Three tetrahedrons in a prism
(1) (2)
A tetrahedron is a pyramid with a triangular base area and three sides.
The triangular prism (a prism with a triangle as base area) can be divided in three tetrahedrons (1).
The triangular prism can also be regarded as a pyramid (made of two of the tetrahedrons) with a rectangle as base and four sides. The third tetrahedron is placed on one side of it (2).
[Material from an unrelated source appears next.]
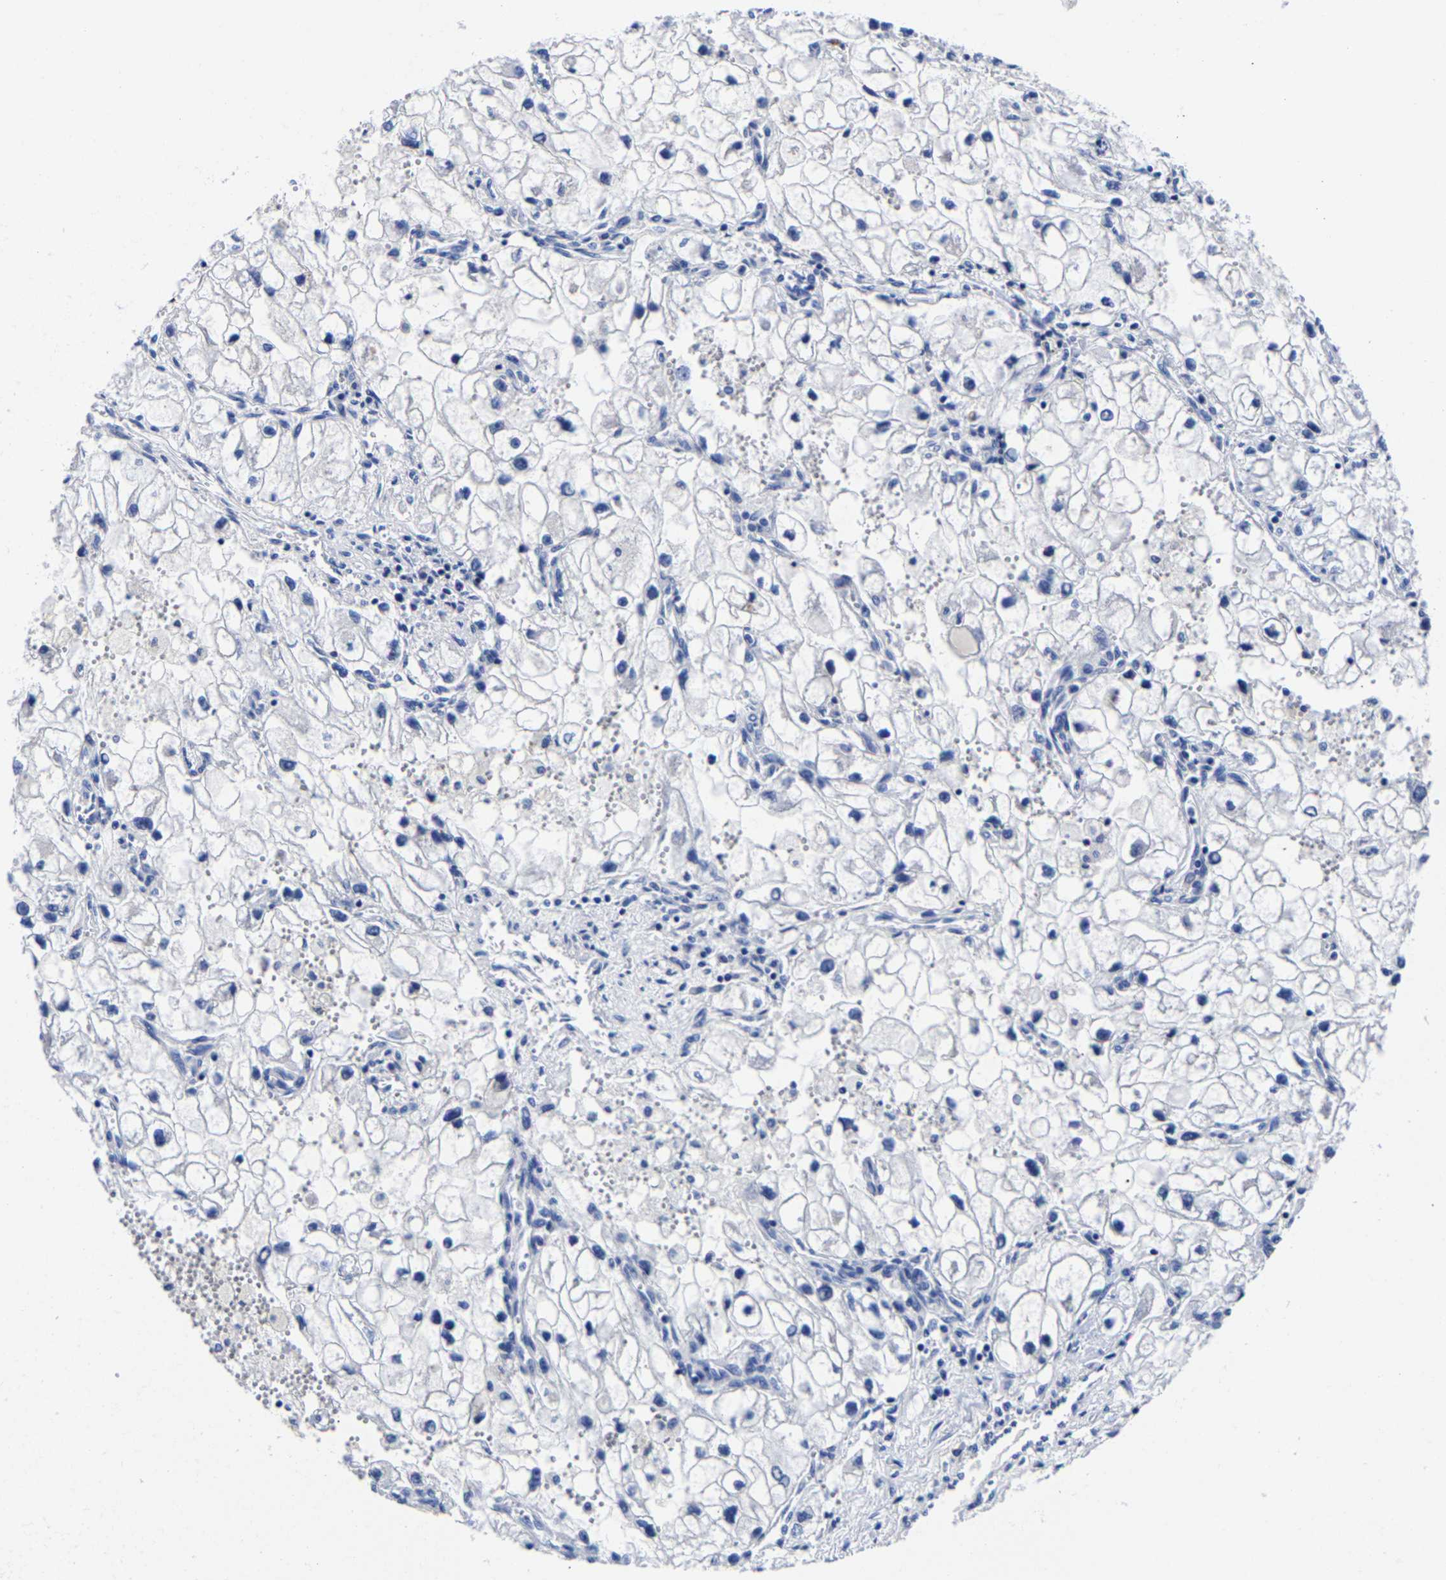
{"staining": {"intensity": "negative", "quantity": "none", "location": "none"}, "tissue": "renal cancer", "cell_type": "Tumor cells", "image_type": "cancer", "snomed": [{"axis": "morphology", "description": "Adenocarcinoma, NOS"}, {"axis": "topography", "description": "Kidney"}], "caption": "This image is of renal cancer stained with IHC to label a protein in brown with the nuclei are counter-stained blue. There is no expression in tumor cells.", "gene": "CPA2", "patient": {"sex": "female", "age": 70}}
We now compare two tetrahedrons and do that three times. first we pile up green and red triangles in two different tetrahedrons. All triangles are parallel. Identical triangles have same number and same color. As you can see, the two compared tetrahedrons consist of precisely the same triangles, stacked along two parallel line segments of same length (the thick black lines). So the two tetrahedrons have same volume.
A tetrahedron can be approached by a stack of n triangles of thickness h/n, h is the length of the line segment perpendicular to the base area, along which the triangles are stacked. When you shift the triangles along their surfaces, the total volume of the stack doesn't change. By shifting triangles in the stack one transforms the tetrahedron in subsequently the two other tetrahedrons. When n approaches infinity, the stack approaches the tetrahedron.
It is clear: the 3 tetrahedrons have same volume.
volume of the tetrahedron
= volume of the prism / 3
= base area * height / 3
Eudoxos of Knidos (circa 400 - 340 b.c.)
Eudoxos found the ratio between the volume of the pyramid and the volume of a prism of same base area is 1 : 3.